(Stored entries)

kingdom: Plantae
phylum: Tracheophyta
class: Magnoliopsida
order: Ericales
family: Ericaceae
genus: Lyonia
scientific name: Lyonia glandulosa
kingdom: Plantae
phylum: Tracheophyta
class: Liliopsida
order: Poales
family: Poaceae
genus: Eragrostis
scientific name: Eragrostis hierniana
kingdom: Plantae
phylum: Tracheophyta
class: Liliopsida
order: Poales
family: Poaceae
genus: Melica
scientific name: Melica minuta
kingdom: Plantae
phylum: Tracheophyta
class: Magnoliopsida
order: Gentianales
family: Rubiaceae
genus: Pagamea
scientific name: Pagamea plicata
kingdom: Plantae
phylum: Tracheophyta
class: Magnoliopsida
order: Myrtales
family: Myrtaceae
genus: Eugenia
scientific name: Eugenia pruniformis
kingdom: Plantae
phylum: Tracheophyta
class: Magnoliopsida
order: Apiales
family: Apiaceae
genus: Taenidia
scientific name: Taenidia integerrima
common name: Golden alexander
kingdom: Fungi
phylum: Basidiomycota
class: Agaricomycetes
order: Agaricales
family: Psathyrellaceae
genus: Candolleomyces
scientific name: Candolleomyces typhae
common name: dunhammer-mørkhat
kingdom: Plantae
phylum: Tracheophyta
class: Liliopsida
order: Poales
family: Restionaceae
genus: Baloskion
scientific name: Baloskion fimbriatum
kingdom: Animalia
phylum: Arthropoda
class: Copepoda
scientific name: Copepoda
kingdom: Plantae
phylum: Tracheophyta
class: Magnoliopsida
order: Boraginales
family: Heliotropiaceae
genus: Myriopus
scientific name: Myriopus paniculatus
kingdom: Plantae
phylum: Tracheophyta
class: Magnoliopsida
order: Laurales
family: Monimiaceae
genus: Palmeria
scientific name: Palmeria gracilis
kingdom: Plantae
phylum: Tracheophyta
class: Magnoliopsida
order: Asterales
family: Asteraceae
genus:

Exercise description: Show each line of the data above that contains the string "scientific", treating uppercase and lowercase letters as different.

Answer:
scientific name: Lyonia glandulosa
scientific name: Eragrostis hierniana
scientific name: Melica minuta
scientific name: Pagamea plicata
scientific name: Eugenia pruniformis
scientific name: Taenidia integerrima
scientific name: Candolleomyces typhae
scientific name: Baloskion fimbriatum
scientific name: Copepoda
scientific name: Myriopus paniculatus
scientific name: Palmeria gracilis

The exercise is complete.